◆ **WHAT YOU NEED TO DO**:
Print this span of the material below exactly: the line with "M 2510,520 L", the line with "M 469,571 L", and every line between them, but nothing else.

-- Opening Marker --

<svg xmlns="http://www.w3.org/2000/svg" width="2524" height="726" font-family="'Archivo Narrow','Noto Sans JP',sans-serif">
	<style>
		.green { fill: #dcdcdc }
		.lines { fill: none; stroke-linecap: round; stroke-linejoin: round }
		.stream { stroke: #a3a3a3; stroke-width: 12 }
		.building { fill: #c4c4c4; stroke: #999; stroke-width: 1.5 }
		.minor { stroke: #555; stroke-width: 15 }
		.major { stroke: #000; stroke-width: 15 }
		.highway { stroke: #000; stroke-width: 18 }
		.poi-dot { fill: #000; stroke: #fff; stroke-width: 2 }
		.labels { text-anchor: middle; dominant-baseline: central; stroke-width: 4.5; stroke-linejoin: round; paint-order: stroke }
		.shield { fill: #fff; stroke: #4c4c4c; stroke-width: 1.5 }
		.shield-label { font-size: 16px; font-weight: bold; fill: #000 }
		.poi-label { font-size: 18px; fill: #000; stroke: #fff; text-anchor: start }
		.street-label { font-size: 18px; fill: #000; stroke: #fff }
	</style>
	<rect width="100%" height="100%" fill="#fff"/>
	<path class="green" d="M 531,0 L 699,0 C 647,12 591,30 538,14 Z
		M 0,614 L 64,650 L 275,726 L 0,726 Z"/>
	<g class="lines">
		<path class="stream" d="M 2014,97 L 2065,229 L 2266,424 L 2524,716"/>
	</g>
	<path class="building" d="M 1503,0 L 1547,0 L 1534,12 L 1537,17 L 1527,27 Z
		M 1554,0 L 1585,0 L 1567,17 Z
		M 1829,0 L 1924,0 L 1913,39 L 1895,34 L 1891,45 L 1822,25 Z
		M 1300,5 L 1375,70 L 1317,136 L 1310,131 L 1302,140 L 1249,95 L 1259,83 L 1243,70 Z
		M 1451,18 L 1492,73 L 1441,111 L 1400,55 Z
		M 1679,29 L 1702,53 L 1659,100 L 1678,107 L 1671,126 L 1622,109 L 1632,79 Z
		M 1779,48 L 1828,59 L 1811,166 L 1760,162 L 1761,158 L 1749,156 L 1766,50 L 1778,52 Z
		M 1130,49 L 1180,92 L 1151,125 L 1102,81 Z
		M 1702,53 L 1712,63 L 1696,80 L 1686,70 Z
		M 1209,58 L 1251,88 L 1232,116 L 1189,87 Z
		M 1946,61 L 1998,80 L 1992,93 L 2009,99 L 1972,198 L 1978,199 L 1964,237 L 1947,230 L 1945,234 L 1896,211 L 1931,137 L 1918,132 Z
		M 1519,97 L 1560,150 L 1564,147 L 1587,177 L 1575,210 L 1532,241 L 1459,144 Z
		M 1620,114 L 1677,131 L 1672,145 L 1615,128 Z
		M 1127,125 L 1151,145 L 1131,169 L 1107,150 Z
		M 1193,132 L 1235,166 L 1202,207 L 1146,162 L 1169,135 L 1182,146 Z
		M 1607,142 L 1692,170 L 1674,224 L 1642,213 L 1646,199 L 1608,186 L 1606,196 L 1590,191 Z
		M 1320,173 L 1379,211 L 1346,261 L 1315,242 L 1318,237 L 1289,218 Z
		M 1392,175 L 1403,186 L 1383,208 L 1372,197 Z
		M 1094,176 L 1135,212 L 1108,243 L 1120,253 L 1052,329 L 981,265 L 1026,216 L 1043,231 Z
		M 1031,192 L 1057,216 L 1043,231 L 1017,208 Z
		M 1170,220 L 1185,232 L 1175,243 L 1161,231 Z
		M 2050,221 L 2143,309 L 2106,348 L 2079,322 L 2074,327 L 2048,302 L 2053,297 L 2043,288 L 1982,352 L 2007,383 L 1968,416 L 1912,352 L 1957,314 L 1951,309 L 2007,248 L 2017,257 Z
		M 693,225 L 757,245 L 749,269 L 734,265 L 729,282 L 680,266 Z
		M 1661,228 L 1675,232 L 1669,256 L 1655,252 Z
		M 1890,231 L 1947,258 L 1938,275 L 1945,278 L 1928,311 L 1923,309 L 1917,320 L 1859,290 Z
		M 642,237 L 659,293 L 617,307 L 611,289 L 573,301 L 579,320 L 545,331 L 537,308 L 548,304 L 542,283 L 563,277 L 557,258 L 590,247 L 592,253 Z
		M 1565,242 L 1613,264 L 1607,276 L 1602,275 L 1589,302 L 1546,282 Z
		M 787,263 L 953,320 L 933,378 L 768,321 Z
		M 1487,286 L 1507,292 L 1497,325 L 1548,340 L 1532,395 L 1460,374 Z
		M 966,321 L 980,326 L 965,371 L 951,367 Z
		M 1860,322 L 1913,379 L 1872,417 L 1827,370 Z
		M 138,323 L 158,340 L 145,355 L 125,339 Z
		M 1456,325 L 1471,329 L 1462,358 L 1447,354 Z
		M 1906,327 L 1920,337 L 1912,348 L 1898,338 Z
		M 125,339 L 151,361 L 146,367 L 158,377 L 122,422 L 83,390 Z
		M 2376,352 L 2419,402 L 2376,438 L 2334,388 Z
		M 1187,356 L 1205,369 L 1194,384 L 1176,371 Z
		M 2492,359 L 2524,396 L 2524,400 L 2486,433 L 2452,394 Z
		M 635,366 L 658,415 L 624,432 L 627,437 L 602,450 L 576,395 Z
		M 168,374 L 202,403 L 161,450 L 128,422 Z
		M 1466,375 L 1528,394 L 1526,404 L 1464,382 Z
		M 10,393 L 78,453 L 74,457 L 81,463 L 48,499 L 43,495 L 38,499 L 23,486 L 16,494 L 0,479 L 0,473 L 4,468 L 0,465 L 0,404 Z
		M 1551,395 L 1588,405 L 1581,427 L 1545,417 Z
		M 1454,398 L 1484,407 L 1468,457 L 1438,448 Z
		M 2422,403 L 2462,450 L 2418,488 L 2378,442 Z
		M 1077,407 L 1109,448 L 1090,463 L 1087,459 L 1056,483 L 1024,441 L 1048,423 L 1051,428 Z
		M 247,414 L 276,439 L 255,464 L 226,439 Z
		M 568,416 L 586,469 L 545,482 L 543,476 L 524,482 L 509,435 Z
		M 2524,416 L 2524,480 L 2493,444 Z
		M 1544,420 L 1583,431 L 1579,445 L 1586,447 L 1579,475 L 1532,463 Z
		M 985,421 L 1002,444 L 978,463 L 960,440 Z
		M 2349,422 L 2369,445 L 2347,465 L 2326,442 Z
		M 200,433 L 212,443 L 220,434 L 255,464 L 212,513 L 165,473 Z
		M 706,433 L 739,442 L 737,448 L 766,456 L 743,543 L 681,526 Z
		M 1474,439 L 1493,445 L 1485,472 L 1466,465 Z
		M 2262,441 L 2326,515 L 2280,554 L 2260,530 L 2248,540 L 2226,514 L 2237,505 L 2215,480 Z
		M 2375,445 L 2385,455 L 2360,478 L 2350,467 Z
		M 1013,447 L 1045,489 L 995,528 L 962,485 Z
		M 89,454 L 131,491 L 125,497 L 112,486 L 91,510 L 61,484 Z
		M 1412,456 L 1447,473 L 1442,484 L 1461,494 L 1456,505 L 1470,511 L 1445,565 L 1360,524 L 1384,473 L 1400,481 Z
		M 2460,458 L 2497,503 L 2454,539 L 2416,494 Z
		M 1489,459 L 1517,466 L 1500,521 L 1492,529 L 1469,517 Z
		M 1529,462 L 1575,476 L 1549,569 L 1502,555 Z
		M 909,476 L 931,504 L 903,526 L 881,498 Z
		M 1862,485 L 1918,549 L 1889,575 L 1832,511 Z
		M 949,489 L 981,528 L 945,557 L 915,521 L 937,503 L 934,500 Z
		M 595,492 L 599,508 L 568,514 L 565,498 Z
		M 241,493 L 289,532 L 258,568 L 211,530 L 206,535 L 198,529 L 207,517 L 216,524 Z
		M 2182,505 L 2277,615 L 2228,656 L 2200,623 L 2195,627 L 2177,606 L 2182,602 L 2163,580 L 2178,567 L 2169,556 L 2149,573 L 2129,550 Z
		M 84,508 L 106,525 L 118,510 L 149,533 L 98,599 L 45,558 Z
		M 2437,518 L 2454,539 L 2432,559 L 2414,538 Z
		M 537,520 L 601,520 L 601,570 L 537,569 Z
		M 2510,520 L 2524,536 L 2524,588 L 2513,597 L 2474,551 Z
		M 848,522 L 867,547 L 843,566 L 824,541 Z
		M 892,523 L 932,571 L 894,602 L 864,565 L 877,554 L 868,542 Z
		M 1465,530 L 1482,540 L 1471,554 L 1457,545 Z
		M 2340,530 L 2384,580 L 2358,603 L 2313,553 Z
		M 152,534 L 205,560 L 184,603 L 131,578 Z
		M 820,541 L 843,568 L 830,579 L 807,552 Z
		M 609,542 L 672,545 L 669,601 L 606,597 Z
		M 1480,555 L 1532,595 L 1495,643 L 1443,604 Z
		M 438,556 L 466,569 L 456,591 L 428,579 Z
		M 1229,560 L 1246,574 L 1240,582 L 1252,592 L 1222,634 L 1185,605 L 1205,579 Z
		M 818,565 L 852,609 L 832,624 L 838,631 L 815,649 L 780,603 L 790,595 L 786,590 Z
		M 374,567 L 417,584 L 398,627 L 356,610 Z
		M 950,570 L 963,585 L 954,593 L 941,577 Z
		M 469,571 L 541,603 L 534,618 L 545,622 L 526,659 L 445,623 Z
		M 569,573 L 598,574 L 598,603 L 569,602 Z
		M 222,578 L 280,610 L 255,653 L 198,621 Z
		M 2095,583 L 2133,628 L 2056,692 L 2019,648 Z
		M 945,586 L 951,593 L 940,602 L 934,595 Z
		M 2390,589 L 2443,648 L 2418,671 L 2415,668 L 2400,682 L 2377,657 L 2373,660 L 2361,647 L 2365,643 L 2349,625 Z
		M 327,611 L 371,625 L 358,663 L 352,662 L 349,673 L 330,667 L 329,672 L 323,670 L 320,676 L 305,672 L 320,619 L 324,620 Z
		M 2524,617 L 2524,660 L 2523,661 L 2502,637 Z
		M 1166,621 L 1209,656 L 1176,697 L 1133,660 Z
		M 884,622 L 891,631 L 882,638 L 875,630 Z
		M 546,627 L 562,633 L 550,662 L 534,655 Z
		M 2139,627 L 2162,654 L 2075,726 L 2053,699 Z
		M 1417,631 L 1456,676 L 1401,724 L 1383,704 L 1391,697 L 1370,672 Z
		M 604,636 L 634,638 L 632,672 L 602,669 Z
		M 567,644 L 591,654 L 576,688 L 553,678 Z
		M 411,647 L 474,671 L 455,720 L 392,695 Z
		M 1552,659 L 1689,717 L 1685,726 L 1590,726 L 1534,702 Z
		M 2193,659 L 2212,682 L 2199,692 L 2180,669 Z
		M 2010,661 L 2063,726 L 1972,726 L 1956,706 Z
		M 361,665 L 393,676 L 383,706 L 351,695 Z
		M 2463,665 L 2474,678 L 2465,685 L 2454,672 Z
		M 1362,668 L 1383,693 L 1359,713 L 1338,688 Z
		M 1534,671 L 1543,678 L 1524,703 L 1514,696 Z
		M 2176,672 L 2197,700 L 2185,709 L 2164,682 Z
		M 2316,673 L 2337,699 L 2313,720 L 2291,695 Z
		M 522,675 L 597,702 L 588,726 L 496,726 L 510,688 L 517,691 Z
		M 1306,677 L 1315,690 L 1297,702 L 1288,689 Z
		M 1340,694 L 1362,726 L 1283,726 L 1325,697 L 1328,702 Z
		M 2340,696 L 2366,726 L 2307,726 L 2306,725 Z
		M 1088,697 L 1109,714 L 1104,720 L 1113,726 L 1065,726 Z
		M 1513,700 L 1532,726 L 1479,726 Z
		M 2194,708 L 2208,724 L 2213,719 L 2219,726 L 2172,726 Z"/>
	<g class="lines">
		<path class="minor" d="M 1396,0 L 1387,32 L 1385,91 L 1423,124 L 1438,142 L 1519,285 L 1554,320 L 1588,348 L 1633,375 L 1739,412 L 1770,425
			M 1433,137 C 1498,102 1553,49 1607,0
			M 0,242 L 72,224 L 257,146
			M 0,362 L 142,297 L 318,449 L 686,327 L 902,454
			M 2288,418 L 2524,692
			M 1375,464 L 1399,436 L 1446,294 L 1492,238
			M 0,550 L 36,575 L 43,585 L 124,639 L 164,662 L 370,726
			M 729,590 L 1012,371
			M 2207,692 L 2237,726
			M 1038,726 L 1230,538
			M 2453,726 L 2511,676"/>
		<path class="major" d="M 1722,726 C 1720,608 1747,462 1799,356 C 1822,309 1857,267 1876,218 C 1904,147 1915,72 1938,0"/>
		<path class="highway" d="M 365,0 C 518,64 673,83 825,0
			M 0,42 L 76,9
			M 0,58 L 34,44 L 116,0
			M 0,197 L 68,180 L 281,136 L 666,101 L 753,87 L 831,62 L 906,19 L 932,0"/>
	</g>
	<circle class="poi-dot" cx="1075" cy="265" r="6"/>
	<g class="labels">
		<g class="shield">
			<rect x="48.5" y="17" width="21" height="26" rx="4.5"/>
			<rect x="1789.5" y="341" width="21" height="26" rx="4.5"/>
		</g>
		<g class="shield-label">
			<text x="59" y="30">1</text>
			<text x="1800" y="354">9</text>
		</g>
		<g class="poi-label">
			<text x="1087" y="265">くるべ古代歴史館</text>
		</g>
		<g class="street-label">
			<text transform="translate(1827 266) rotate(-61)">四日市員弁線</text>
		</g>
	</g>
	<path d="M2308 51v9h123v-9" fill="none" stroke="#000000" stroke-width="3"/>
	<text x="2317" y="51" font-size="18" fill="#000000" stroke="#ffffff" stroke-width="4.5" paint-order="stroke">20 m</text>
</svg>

-- Closing Marker --

◆ **THE COMPLETED TASK**:
		M 2510,520 L 2524,536 L 2524,588 L 2513,597 L 2474,551 Z
		M 848,522 L 867,547 L 843,566 L 824,541 Z
		M 892,523 L 932,571 L 894,602 L 864,565 L 877,554 L 868,542 Z
		M 1465,530 L 1482,540 L 1471,554 L 1457,545 Z
		M 2340,530 L 2384,580 L 2358,603 L 2313,553 Z
		M 152,534 L 205,560 L 184,603 L 131,578 Z
		M 820,541 L 843,568 L 830,579 L 807,552 Z
		M 609,542 L 672,545 L 669,601 L 606,597 Z
		M 1480,555 L 1532,595 L 1495,643 L 1443,604 Z
		M 438,556 L 466,569 L 456,591 L 428,579 Z
		M 1229,560 L 1246,574 L 1240,582 L 1252,592 L 1222,634 L 1185,605 L 1205,579 Z
		M 818,565 L 852,609 L 832,624 L 838,631 L 815,649 L 780,603 L 790,595 L 786,590 Z
		M 374,567 L 417,584 L 398,627 L 356,610 Z
		M 950,570 L 963,585 L 954,593 L 941,577 Z
		M 469,571 L 541,603 L 534,618 L 545,622 L 526,659 L 445,623 Z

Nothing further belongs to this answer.